Hypothesis 2: Speech to early-lexical infants should contain a smaller MLU in words than speech to adults. Speech to infants generally contains utterances that are shorter and simpler than speech to adults(Bohannon & Marquis, 1977; Hayes & Ahrens, 1988). This finding should hold for the stories/descriptions in this experiment.

Hypothesis 3: Speech to early-lexical infants should contain a smaller MLU in morphemes than speech to adults. Speech to infants is morphologically less complex than speech to adults. In fact, infants have been found to process speech best at a level just above what they are able to produce (similar to the notion of the Zone of Proximal Development, Vygotsky, 1978). We would expect the utterances in these stories/descriptions to adhere to this pattern.

Hypothesis 4: Speech to early-lexical infants should contain a smaller type-token ratio than speech to adults. Because speech to infants contains a significant amount of repetition, we would expect a smaller type-token ratio in ID stories/descriptions. We would expect less repetition of words in the AD stories/descriptions, and thus a higher type-token ratio.

Hypothesis 5: Speech to early-lexical infants should contain a larger number of target verbs per story than speech to adults. Again, because early-lexical infants are beginning to acquire new words, we would expect mothers to treat the storybook reading as an opportunity to teach their infants new words. With explicit instructions to describe the actions and activities taking place in the storybook, it is predicted that mothers will include a large number of verbs in their stories. Considering that the actions and activities in the storybook are familiar to adults, mothers should provide fewer verbs in the adult-directed condition.

Hypothesis 6: Speech to early-lexical infants should contain a larger proportion of repetition or restatement of target verbs per story than speech to adults. Speech to infants contains a significant amount of repetition. We should expect to find that mothers repeat or restate the verbs they use, especially with explicit instructions to describe the actions and activities in the storybook.

Hypothesis 7: Speech to early-lexical infants should contain a larger proportion of verbs in utterance-final position than speech to adults. Utterance-final position is a beneficial position for parsing lexical items. One reason is that utterance-final words are bounded by a pause, designating the lexical item as a unit of analysis. A second reason is that utterance-final words benefit from recency effects; they may be more easily recalled than utterance-initial words.

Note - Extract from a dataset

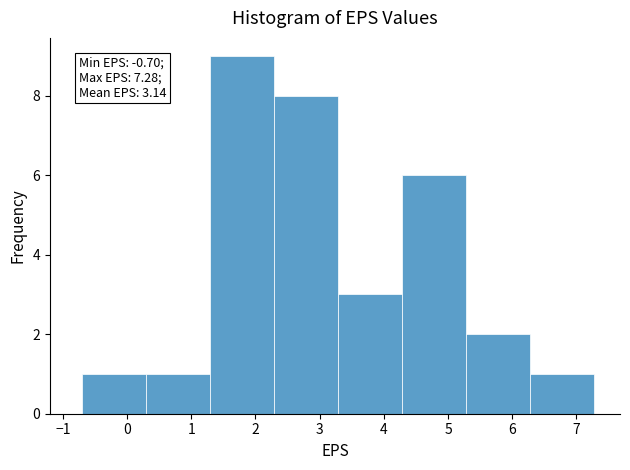

Which range on the x-axis has the tallest bar?

1.3 to 2.3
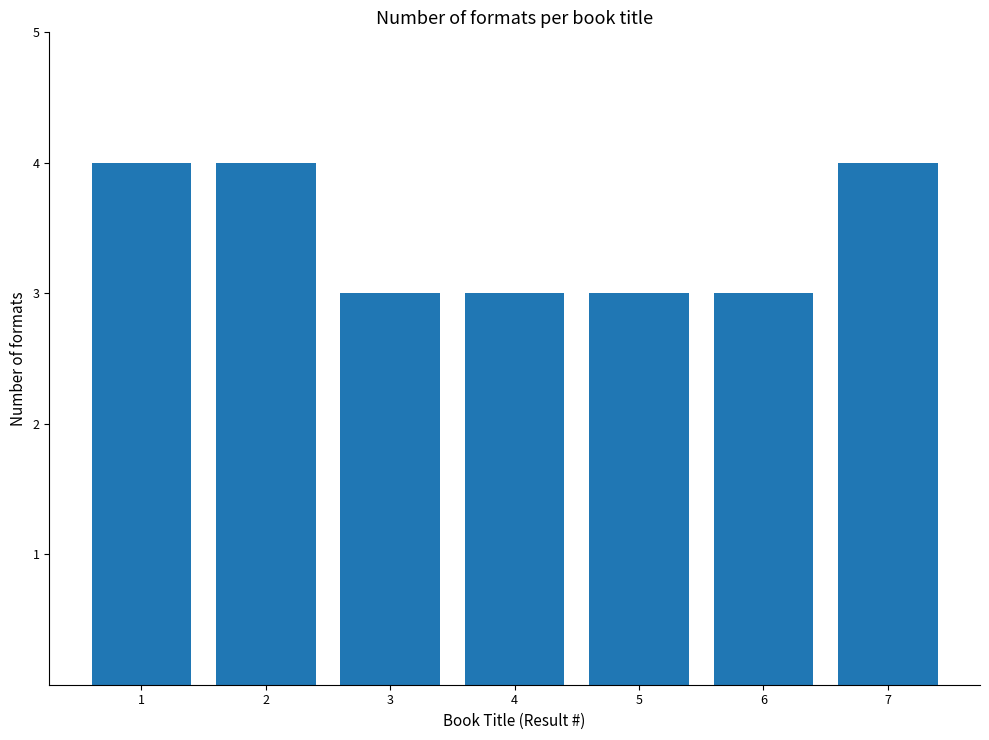

What is the value of the 2nd bar from the left?

4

Hypothesis 8: Speech to early-lexical infants should contain target verbs that are placed in more diverse syntactic contexts than speech to adults. Naigles and Hoff-Ginsberg (1998) found a relationship between the diversity of syntactic environments in which verbs were presented and their subsequent acquisition. We would expect mothers to use more diverse syntactic environments when speaking to their early-lexical infants than when speaking to adults who are already familiar with the actions and activities in the storybook.

Hypothesis 9: Speech to early-lexical infants should contain target verbs (in utterance-final position) that are elongated in comparison to nouns (also in utterance-final position). Speech to infants generally contains vowels that are lengthened in comparison to speech to adults (Bernstein-Ratner, 1984, Albin & Echols, 1996). Ina case where actions are the intended focus, verbs are expected to exhibit this type of acoustic highlighting.

Hypothesis 10: Speech to early-lexical infants should contain target verbs (in utterance-final position) uttered in wider pitch ranges than nouns (also in utterance-final position). Exaggerated pitch in infant-directed speech may serve to attract and maintain infants’ attention (Fernald, 1984, 1985, 1989, 2000; Fernald & Simon, 1984; Fernald & Kuhl, 1987). Exaggerated pitch may also serve to highlight focused lexical items for infants. Fernald & Mazzie (1991) found that target nouns in a storybook were placed on exaggerated pitch peaks. We would expect to find focused verbsto be placed on exaggerated pitch peaks in these stories/descriptions as well.